Python implementation

from math import *

def solve(N, depth=160):
    V = [[0.0]*(N+1) for _ in range(N+1)]

    pow2 = [1.0]
    pow3 = [1.0]

    for _ in range(depth + 2):
        pow2.append(pow2[-1] * 2.0)
        pow3.append(pow3[-1] * 3.0)

    for total in range(1, 2*N + 1):

        lo = max(0, total - N)
        hi = min(N, total)

        for f in range(lo, hi + 1):

            u = total - f

            if f == 0:
                V[f][u] = 20.0 * u
                continue

            if u == 0:
                V[f][u] = 20.0 * f
                continue

            A = V[f][u-1] - V[f-1][u]

            r0 = u / f

            # H[a][b]:
            # after b tosses with a heads
            H = [[0.0]*(depth+2) for _ in range(depth+2)]

            for b in range(depth, -1, -1):

                for a in range(b, -1, -1):

                    r = r0 * pow3[a] / pow2[b]
                    q = r / (1.0 + r)

                    stop = max(
                        q*(70.0 + A) - 50.0,
                        q*(A - 70.0) + 20.0
                    )

                    if b < depth:

                        pH = (2.0 + 3.0*r) / (4.0*(1.0 + r))

                        cont = (
                            -1.0
                            + pH * H[a+1][b+1]
                            + (1.0-pH) * H[a][b+1]
                        )

                        stop = max(stop, cont)

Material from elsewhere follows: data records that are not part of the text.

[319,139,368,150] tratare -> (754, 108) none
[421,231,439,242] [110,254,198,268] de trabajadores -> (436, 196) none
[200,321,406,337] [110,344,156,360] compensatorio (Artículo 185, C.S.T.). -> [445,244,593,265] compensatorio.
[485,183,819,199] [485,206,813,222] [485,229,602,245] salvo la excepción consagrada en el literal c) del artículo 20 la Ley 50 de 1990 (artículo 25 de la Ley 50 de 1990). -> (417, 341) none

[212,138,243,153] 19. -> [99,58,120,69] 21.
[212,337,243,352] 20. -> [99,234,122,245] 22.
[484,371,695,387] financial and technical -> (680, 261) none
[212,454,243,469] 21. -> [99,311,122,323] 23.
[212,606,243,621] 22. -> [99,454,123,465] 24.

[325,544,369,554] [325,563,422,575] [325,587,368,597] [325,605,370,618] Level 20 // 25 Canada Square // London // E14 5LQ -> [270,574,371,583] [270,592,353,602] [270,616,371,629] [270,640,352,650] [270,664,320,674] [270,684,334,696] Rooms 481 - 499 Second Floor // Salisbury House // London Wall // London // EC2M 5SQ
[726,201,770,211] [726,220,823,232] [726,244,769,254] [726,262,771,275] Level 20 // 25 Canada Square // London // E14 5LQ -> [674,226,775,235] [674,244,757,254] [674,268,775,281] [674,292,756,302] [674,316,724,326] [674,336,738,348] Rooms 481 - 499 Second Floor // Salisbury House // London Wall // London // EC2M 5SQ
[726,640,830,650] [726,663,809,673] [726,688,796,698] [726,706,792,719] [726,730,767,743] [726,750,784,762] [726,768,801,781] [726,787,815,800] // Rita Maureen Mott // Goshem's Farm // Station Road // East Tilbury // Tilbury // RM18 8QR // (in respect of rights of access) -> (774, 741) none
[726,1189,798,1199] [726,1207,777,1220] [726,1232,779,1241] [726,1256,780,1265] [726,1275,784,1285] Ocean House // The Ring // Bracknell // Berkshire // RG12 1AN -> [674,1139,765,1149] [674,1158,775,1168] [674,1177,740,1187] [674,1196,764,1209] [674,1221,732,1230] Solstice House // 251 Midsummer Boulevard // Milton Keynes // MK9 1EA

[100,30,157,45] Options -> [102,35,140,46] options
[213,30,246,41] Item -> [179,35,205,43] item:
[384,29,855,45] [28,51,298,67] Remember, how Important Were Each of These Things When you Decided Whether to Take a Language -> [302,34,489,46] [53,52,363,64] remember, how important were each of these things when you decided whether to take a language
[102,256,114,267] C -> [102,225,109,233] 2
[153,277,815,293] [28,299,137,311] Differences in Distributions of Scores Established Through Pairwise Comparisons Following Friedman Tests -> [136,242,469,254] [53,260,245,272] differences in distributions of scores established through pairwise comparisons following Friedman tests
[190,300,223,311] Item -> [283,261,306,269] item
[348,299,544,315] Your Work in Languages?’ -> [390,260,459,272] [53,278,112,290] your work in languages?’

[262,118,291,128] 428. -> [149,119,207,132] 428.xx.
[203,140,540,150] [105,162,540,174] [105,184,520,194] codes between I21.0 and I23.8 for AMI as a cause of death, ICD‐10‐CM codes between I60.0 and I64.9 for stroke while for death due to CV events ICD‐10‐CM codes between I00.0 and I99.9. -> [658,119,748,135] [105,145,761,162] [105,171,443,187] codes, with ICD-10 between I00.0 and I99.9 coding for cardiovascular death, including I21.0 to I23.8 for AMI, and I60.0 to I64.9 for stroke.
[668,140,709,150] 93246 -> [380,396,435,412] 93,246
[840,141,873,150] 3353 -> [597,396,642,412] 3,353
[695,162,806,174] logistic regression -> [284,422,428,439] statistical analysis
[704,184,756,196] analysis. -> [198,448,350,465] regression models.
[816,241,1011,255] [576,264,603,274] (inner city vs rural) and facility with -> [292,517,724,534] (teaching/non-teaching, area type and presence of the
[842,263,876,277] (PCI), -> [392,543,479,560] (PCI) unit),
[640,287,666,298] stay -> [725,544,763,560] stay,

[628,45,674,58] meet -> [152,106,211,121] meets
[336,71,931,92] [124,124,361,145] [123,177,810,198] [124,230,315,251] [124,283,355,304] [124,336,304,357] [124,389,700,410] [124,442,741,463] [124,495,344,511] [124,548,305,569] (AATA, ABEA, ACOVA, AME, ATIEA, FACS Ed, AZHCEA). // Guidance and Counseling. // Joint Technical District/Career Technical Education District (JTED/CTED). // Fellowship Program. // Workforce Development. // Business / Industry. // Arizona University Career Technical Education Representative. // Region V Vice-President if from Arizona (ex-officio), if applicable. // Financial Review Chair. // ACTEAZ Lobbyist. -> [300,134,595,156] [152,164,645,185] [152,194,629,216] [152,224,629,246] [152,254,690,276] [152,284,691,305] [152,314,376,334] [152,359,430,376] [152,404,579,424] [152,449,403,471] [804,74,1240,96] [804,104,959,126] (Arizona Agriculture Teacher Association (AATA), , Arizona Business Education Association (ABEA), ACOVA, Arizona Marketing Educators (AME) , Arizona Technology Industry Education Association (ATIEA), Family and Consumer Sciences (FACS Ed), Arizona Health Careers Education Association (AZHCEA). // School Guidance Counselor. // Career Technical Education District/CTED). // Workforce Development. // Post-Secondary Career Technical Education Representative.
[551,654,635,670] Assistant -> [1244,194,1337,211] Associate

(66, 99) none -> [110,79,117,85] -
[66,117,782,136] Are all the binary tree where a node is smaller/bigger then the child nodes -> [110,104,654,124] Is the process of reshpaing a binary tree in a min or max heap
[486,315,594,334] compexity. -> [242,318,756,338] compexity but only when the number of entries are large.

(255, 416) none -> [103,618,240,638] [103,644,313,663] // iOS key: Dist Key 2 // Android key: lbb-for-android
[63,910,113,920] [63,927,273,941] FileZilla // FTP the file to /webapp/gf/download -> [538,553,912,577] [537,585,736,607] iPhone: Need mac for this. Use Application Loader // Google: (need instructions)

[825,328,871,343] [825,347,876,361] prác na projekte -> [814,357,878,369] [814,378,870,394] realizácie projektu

                    H[a][b] = stop

            V[f][u] = V[f-1][u] + H[0][0]

    return V[N][N]

ans = solve(50)
print(f"{ans:.6f}")

The computation converges rapidly with increasing truncation depth:

depth 120: $130.313478$
depth 140: $130.313495$
depth 160: $130.313496$

so the answer is stable to 6 decimal places.

Answer: 130.313496